Text block -
Rule 17j-1(b) makes it unlawful for any affiliated person of the Adviser or the Distributor, in connection with the purchase or sale, directly or indirectly, by that person of a security held or to be acquired by Burnham Investors Trust (the “Trust”) or any of its series (the “Burnham Funds”):
 
1.  
To employ any device, scheme or artifice to defraud the Trust or the Burnham Funds;
 
2.  
To make to the Trust or the Burnham Funds any untrue statement of a material fact or omit to state to the Trust or the Burnham Funds a material fact necessary in order to make the statements made, in light of the circumstances under which they are made, not misleading;
 
3.  
To engage in any act, practice, or course of business which operates or would operate as a fraud or deceit upon the Trust or the Burnham Funds; or
 
4.  
To engage in any manipulative practice with respect to the Trust or the Burnham Funds.
 
The Adviser is a fiduciary for its Advisory Clients, including the investors in the Burnham Funds. Because of this fiduciary relationship, it is generally improper for an Employee to:
 
1.  
Use for his or her own benefit (or the benefit of anyone other than the client) information regarding trading or recommendations for client accounts; or
 
2.  
Take advantage of investment opportunities that would otherwise be available for the Adviser’s clients.

Written instruction - Carry the code-of-ethics passage on Rule 17j-1 and the Adviser's fiduciary duties forward from its last sentence. The rows are drawn from a separate, unrelated source.

Information provided -
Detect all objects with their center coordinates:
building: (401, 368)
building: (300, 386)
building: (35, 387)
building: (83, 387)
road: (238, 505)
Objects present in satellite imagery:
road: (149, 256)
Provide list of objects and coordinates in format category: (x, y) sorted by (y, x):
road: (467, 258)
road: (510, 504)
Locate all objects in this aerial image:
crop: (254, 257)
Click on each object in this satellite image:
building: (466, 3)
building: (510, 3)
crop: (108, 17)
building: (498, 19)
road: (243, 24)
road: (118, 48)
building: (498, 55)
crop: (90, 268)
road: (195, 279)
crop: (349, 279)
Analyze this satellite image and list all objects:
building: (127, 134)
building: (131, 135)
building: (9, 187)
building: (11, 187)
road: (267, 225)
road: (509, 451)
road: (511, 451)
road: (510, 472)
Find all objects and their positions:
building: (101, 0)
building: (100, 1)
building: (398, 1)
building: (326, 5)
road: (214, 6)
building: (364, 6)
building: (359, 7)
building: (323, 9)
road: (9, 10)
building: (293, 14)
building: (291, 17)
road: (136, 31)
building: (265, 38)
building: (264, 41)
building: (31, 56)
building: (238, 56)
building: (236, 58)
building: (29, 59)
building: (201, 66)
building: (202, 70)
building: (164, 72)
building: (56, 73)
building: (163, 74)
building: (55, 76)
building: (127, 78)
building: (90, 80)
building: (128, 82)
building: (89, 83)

The response -
Also, as a matter of business policy, the Adviser wants to avoid even the appearance that the Adviser or any Employee receives any improper benefit from information about client trading or accounts, or from our relationships with our clients or with the brokerage community. The Adviser expects all Employees to comply with the spirit of this Code, as well as the specific rules contained in this Code. The Adviser also expects that all Employees will comply with applicable Federal Securities Laws. The Adviser treats violations of this Code (including violations of the spirit of this Code) very seriously. If you violate either the letter or the spirit of this Code, the Adviser may impose penalties or fines, cut your compensation, demote you, require disgorgement of trading gains, suspend or terminate your employment, or report you to the proper authorities. Improper trading activity can constitute a violation of this Code. You can also violate this Code by failing to file required reports or by making inaccurate or misleading reports or statements concerning trading activity or securities accounts. Your conduct can violate this Code, even if no clients are harmed by your conduct.
 
If you have any doubt or uncertainty or questions about this Code, you should ask the Compliance Supervisor.
 
II.  
DEFINITIONS.
 
Terms in boldface type have special meanings as used in this Code. To understand this Code, you need to read the definitions of these terms set forth below.
 
A.  
Access Person” means
 
1.  
Any director, officer or Advisory Person of the Adviser or
 
2.  
Any director or officer of the Distributor:
 
a.  
Who, in the ordinary course of business, makes, participates in, obtains or has access to information about the purchase or sale of Covered Securities by any Burnham Fund, or
 
b.  
Whose functions or duties in the ordinary course of business relate to the making of any recommendation to any Burnham Fund about the purchase or sale of securities, or who has access to such recommendations.
 
B.  
Acquisition” or “acquire” includes any purchase and the receipt of any gift or bequest of any Covered Security.
 
C.  
Adviser” means, as applicable, Burnham Asset Management Corporation or Burnham Securities Inc., each acting in its capacity as a registered investment adviser.
 
D.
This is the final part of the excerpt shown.